Thanks for your time. Any ideas are appreciated.

Sincerely, Nikolas

1 answer

  • answered 2018-08-09 00:29 juliusmh

    you could check for the jpeg or png header and their respective magic sequence which is always a pretty good indicator for a valid image. Look at this so question.

    You can take al look at file signatures (aka magic numbers) here. You then just have to check the firs n bytes of response.raw

    I modified your sendRequest/download function a little bit, you should be able to hardcode more valid image file extensions than just the JPG magic number. I finally tested the code and it is working (on my machine). Only valid JPG images were saved.

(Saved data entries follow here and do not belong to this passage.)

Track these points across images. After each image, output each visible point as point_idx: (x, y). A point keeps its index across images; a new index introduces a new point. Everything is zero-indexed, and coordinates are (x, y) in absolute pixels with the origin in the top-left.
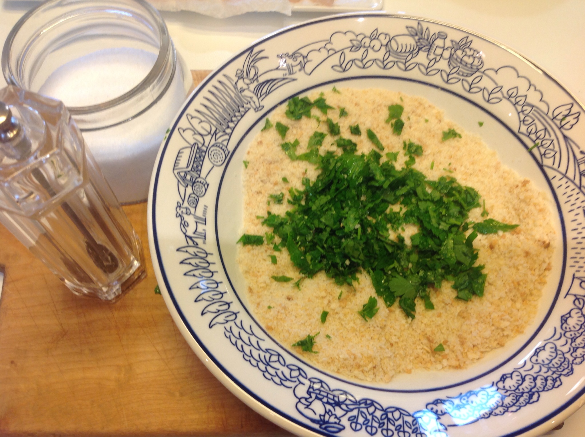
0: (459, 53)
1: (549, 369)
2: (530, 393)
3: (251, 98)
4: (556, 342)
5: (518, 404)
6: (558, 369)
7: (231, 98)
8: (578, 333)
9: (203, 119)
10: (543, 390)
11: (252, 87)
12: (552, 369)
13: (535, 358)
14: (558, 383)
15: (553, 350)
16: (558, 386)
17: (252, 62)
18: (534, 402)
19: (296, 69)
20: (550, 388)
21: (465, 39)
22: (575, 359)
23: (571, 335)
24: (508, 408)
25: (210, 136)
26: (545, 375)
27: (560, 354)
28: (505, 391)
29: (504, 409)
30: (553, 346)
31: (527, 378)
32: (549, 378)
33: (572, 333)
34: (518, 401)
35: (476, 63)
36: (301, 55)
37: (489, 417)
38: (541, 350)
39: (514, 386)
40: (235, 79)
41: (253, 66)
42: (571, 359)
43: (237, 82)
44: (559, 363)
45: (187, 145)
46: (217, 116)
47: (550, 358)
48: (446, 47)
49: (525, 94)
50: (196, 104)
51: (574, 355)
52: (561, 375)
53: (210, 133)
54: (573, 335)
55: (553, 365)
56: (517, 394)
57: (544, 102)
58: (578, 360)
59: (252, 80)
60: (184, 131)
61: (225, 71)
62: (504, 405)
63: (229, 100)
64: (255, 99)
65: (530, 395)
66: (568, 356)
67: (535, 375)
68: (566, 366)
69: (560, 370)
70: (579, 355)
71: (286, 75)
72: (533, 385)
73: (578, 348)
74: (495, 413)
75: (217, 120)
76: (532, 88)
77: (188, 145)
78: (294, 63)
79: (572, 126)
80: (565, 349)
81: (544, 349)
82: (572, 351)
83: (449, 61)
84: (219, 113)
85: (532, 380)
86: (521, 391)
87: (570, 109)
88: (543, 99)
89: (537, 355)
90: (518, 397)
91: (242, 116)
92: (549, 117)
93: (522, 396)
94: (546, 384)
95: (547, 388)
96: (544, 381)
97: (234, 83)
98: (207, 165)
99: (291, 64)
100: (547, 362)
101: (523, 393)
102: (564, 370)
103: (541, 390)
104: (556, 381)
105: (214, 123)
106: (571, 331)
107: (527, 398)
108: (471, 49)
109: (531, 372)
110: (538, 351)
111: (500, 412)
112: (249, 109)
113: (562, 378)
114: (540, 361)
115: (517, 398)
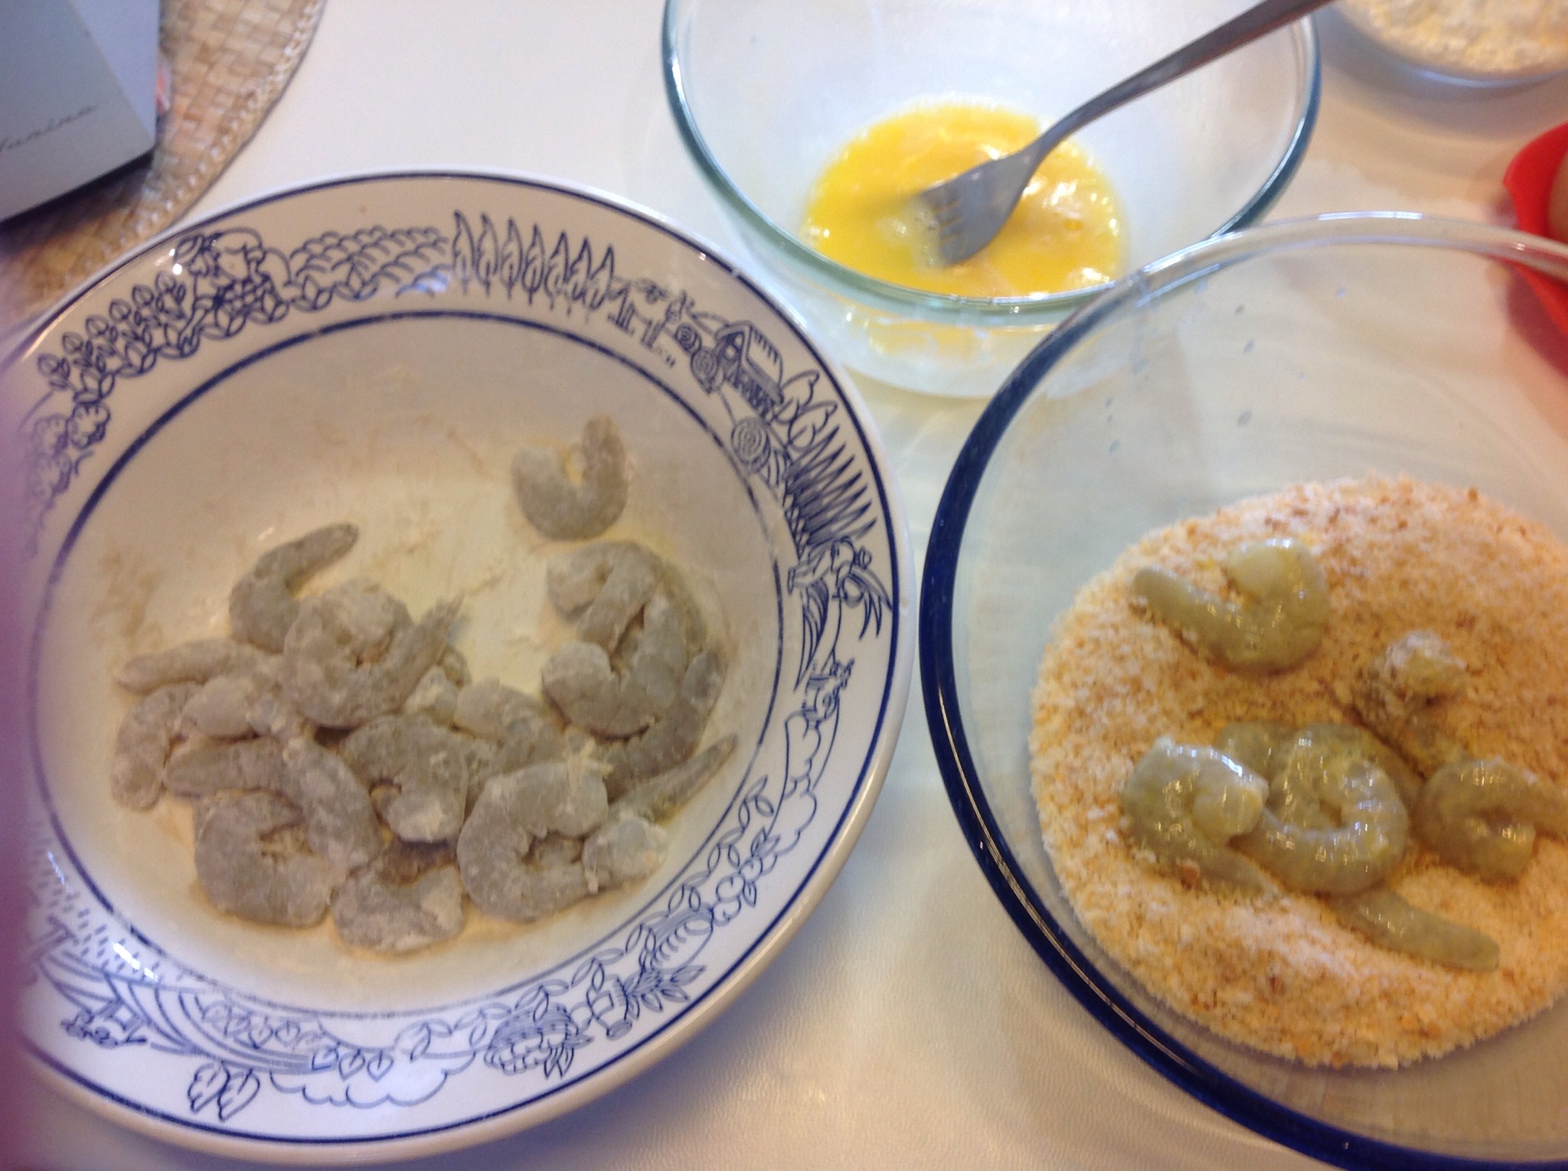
0: (556, 1038)
3: (814, 571)
7: (832, 521)
9: (818, 438)
11: (830, 581)
17: (871, 597)
19: (811, 696)
21: (564, 1067)
25: (785, 439)
35: (506, 1055)
36: (826, 717)
40: (857, 546)
41: (862, 597)
43: (852, 545)
45: (786, 377)
46: (813, 474)
48: (594, 1022)
49: (350, 1081)
50: (848, 433)
53: (790, 442)
57: (293, 1091)
59: (840, 585)
60: (812, 386)
61: (881, 526)
63: (830, 514)
64: (809, 579)
71: (814, 669)
75: (806, 470)
76: (340, 1096)
77: (783, 382)
78: (822, 694)
79: (196, 1078)
83: (565, 1011)
84: (815, 481)
87: (221, 1109)
88: (300, 1094)
91: (794, 534)
92: (260, 1069)
97: (852, 539)
98: (743, 410)
99: (824, 686)
105: (804, 462)
108: (536, 1063)
112: (799, 557)
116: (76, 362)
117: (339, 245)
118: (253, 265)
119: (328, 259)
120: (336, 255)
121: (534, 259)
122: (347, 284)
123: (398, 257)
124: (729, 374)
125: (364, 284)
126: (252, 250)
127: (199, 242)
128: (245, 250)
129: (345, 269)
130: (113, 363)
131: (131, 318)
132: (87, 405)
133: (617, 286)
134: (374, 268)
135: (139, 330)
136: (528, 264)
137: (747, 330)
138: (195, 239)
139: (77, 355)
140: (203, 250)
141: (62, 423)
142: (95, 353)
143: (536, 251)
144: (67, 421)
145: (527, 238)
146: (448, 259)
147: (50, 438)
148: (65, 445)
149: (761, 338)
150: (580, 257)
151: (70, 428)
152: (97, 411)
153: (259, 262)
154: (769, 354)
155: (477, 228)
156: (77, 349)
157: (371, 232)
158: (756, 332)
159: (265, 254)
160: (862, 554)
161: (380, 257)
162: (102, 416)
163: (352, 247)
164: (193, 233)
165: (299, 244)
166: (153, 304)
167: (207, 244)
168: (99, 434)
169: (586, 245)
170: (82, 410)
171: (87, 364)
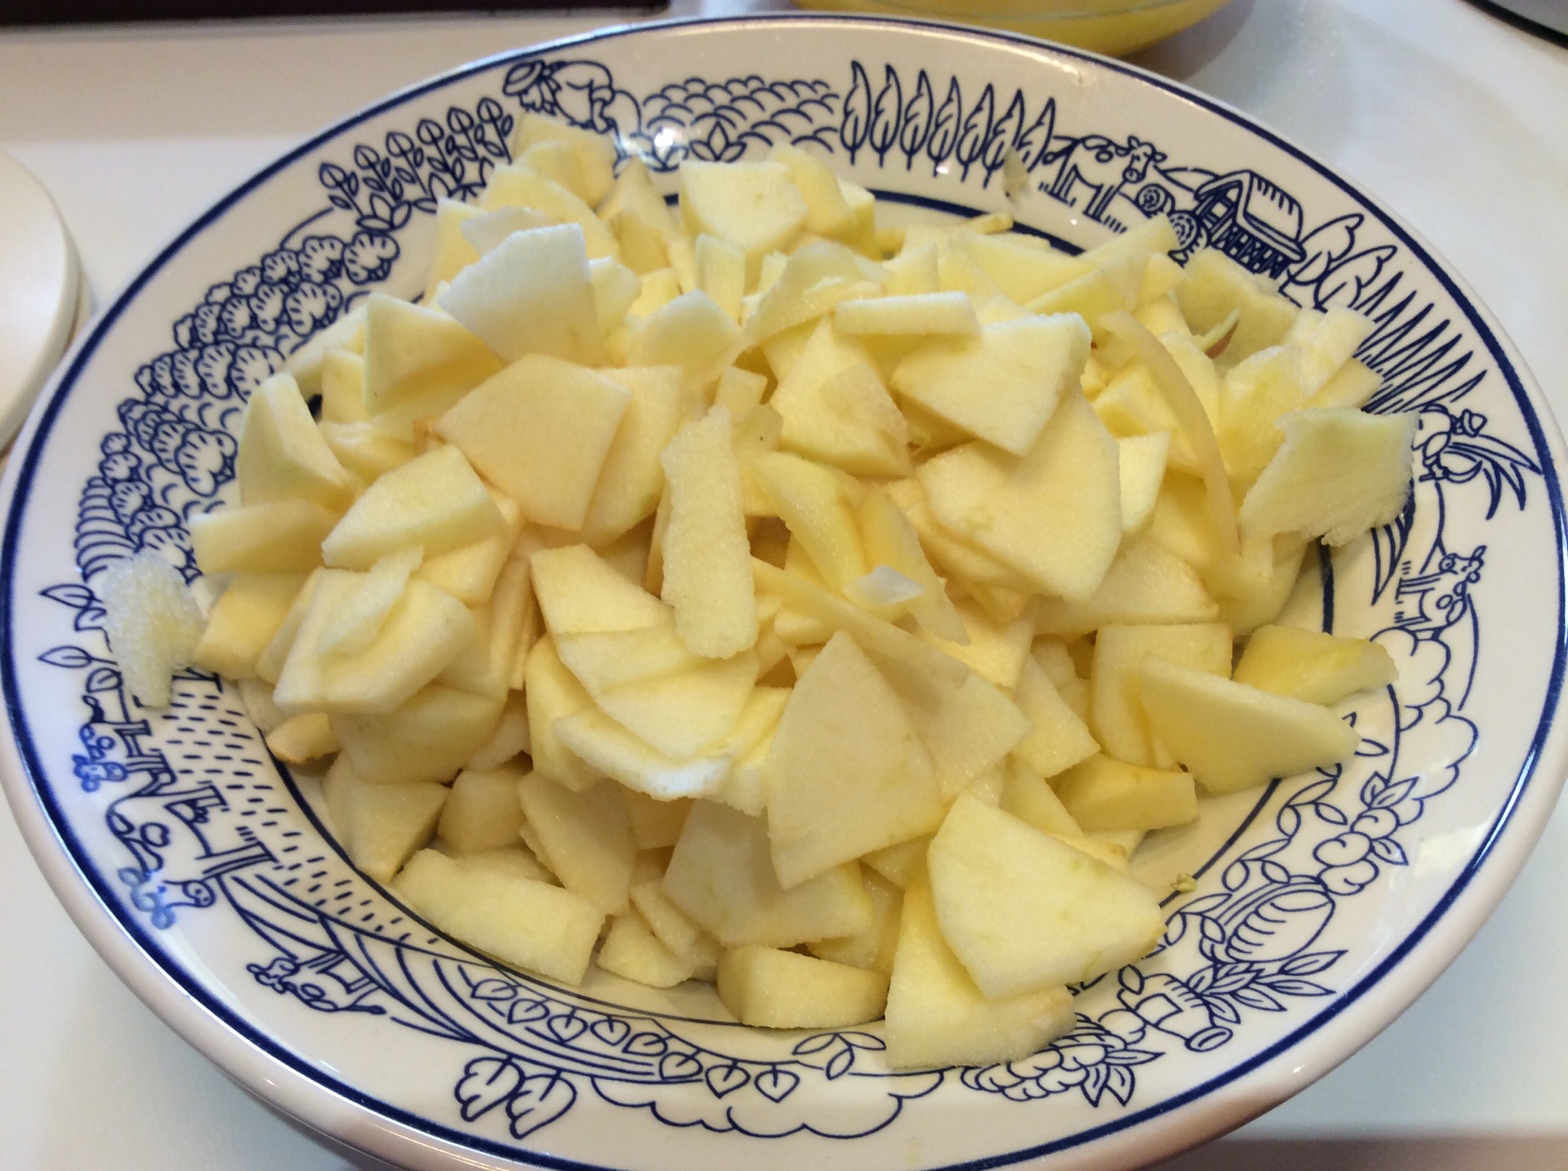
0: (1088, 1054)
1: (181, 420)
2: (199, 344)
4: (193, 497)
5: (216, 309)
6: (159, 417)
8: (142, 522)
9: (1367, 293)
10: (172, 356)
12: (172, 418)
13: (228, 449)
14: (145, 379)
15: (191, 473)
16: (141, 371)
17: (1495, 465)
18: (182, 321)
19: (1410, 606)
20: (158, 365)
21: (1122, 1092)
22: (126, 451)
23: (159, 516)
24: (233, 295)
26: (182, 400)
27: (169, 461)
28: (259, 343)
29: (240, 289)
30: (194, 485)
31: (223, 389)
32: (171, 391)
33: (159, 523)
34: (219, 319)
36: (1450, 624)
37: (263, 260)
38: (221, 473)
39: (244, 360)
40: (1456, 409)
41: (1477, 469)
42: (136, 448)
43: (1444, 410)
44: (163, 437)
45: (1309, 228)
47: (189, 450)
48: (1152, 1031)
49: (730, 1100)
50: (1418, 277)
51: (133, 462)
52: (147, 403)
54: (153, 515)
55: (174, 429)
56: (227, 337)
57: (635, 1106)
58: (117, 445)
59: (1432, 462)
60: (1351, 231)
61: (1496, 375)
62: (244, 301)
65: (199, 340)
66: (148, 458)
67: (207, 398)
68: (142, 427)
69: (153, 416)
70: (119, 458)
71: (1407, 569)
72: (202, 369)
73: (130, 480)
74: (254, 274)
76: (718, 1120)
77: (1304, 233)
78: (1431, 599)
79: (467, 1074)
80: (161, 478)
81: (214, 476)
82: (142, 472)
85: (209, 381)
86: (223, 349)
87: (514, 1120)
88: (648, 1112)
89: (224, 457)
90: (222, 328)
92: (574, 1072)
93: (216, 333)
94: (172, 374)
95: (166, 363)
96: (182, 382)
97: (1445, 402)
99: (1433, 589)
100: (193, 438)
101: (217, 343)
102: (144, 417)
103: (179, 357)
104: (151, 385)
106: (165, 528)
107: (201, 330)
108: (1065, 1087)
109: (219, 406)
110: (228, 472)
111: (244, 280)
113: (140, 395)
114: (211, 440)
115: (222, 326)
116: (366, 180)
117: (705, 96)
118: (598, 106)
119: (689, 110)
120: (700, 106)
121: (950, 117)
122: (708, 144)
123: (774, 115)
124: (1214, 239)
125: (728, 145)
126: (601, 87)
127: (538, 68)
128: (591, 87)
129: (709, 123)
130: (412, 192)
131: (442, 144)
132: (372, 233)
133: (1056, 146)
134: (743, 126)
135: (450, 160)
136: (938, 126)
137: (1245, 178)
138: (532, 66)
139: (371, 173)
140: (541, 79)
141: (338, 246)
142: (393, 174)
143: (952, 108)
144: (345, 246)
145: (940, 94)
146: (836, 120)
147: (319, 261)
148: (338, 275)
149: (1267, 185)
150: (1009, 115)
151: (348, 255)
152: (384, 244)
153: (605, 103)
154: (1281, 204)
155: (878, 81)
156: (372, 165)
157: (745, 83)
158: (1261, 179)
159: (614, 93)
160: (1467, 416)
161: (753, 113)
162: (389, 251)
163: (720, 97)
164: (530, 60)
165: (657, 90)
166: (471, 133)
167: (547, 72)
168: (380, 272)
169: (1019, 96)
170: (365, 238)
171: (382, 187)
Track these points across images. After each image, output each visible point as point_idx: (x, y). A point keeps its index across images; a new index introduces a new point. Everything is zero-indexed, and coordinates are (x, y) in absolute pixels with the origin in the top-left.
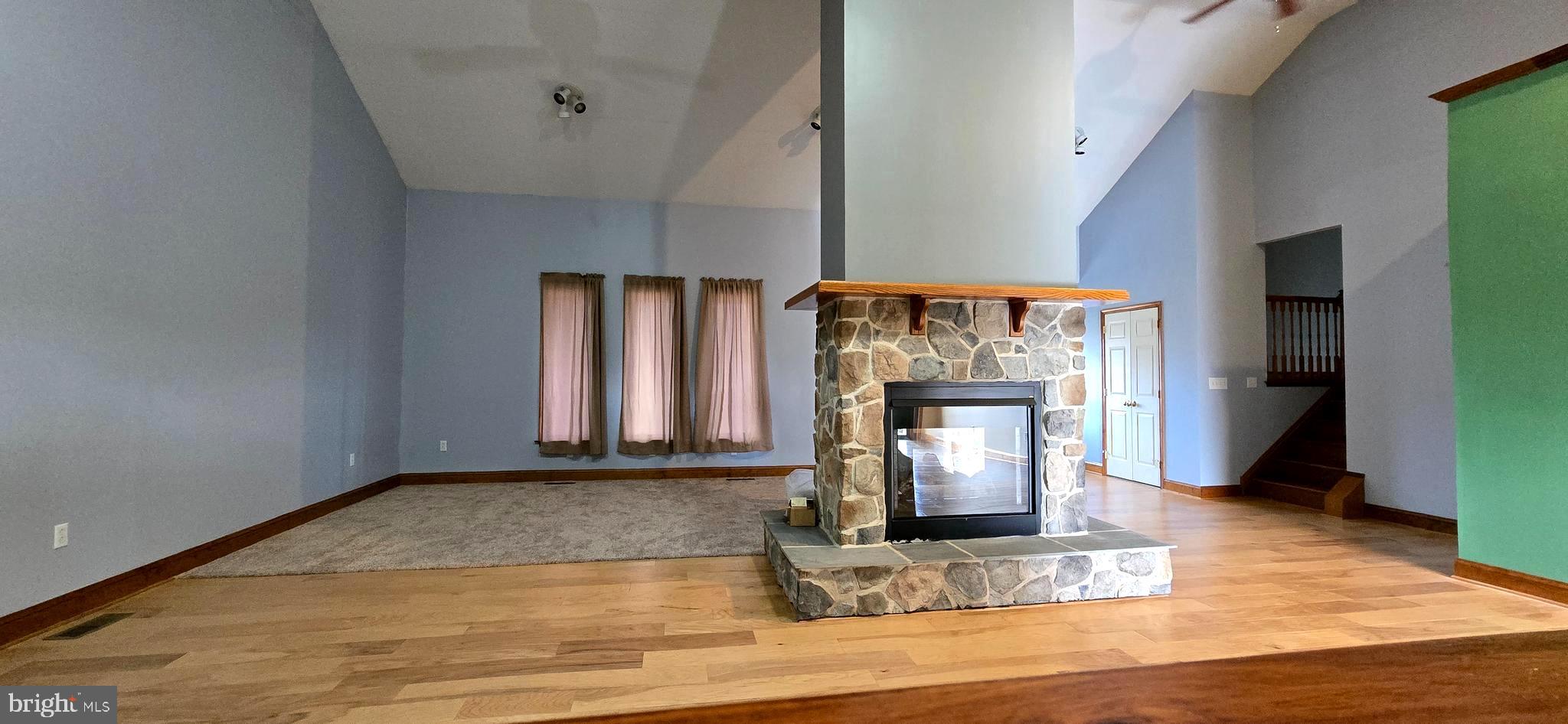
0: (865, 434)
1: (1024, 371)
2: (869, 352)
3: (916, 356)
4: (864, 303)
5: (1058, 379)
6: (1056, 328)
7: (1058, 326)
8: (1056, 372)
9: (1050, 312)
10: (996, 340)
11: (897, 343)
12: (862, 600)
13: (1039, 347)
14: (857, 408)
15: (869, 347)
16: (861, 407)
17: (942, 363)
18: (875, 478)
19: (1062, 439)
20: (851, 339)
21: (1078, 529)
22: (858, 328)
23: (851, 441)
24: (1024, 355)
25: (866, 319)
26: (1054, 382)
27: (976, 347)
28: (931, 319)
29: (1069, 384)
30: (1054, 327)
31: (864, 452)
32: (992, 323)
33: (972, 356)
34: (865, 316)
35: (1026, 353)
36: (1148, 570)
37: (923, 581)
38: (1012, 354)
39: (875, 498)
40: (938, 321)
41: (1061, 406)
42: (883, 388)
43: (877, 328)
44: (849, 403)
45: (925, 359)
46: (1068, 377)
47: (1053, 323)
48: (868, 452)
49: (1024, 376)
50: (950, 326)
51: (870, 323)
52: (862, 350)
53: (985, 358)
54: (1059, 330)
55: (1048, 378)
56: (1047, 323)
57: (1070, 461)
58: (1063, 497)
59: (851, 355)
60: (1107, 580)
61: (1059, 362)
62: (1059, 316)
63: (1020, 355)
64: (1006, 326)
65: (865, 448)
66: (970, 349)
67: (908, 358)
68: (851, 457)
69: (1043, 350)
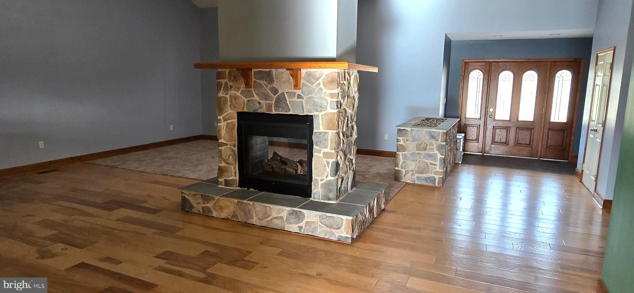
0: (227, 136)
1: (301, 109)
2: (228, 96)
3: (249, 99)
4: (225, 72)
5: (320, 114)
6: (320, 85)
7: (322, 84)
8: (319, 110)
9: (317, 75)
10: (287, 91)
11: (240, 92)
12: (203, 208)
13: (310, 96)
14: (223, 123)
15: (228, 95)
16: (225, 123)
17: (259, 103)
18: (231, 157)
19: (322, 149)
20: (221, 90)
21: (329, 199)
22: (223, 84)
23: (221, 139)
24: (302, 100)
25: (227, 80)
26: (318, 115)
27: (277, 95)
28: (255, 80)
29: (327, 118)
30: (319, 84)
31: (226, 144)
32: (285, 82)
33: (274, 100)
34: (226, 79)
35: (303, 99)
36: (338, 227)
37: (227, 206)
38: (296, 99)
39: (232, 166)
40: (258, 81)
41: (322, 130)
42: (236, 115)
43: (231, 85)
44: (219, 121)
45: (252, 100)
46: (326, 113)
47: (318, 82)
48: (229, 144)
49: (302, 111)
50: (264, 84)
51: (228, 82)
52: (224, 96)
53: (281, 101)
54: (322, 86)
55: (316, 113)
56: (315, 81)
57: (326, 161)
58: (322, 180)
59: (221, 97)
60: (313, 226)
61: (322, 105)
62: (322, 78)
63: (299, 100)
64: (292, 83)
65: (227, 143)
66: (273, 96)
67: (246, 100)
68: (221, 146)
69: (313, 97)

Note that i removed the stream=True flag because the images are so small you don't need to have a stream. And the saving gets a little bit less cryptic. Take a look:

    def sendRequest(url):
        try:
            page = requests.get(url)
    
        except Exception as e:
            print("error:", e)
            return False
    
        # check status code
        if (page.status_code != 200):
            return False
    
        return page
    
    def downloadImage(imageUrl: str, filePath: str):
        img = sendRequest(imageUrl)
    
        if (img == False):
            return False
    
        if not img.content[:4] == b'\xff\xd8\xff\xe0': return False
    
        with open(filePath, "wb") as f:
            f.write(img.content)
    
        return True
    

    You could also try to open the image using Pillow and BytesIO

    >>> from PIL import Image
    >>> from io import BytesIO
    
    >>> i = Image.open(BytesIO(img.content))
    

    and see if it throws an error. But the first solution seems more lightweight - you should not get any false positives there. You could also check for the string "<html>" in im.content and abort if it was found - this is very easy and probably very effective too.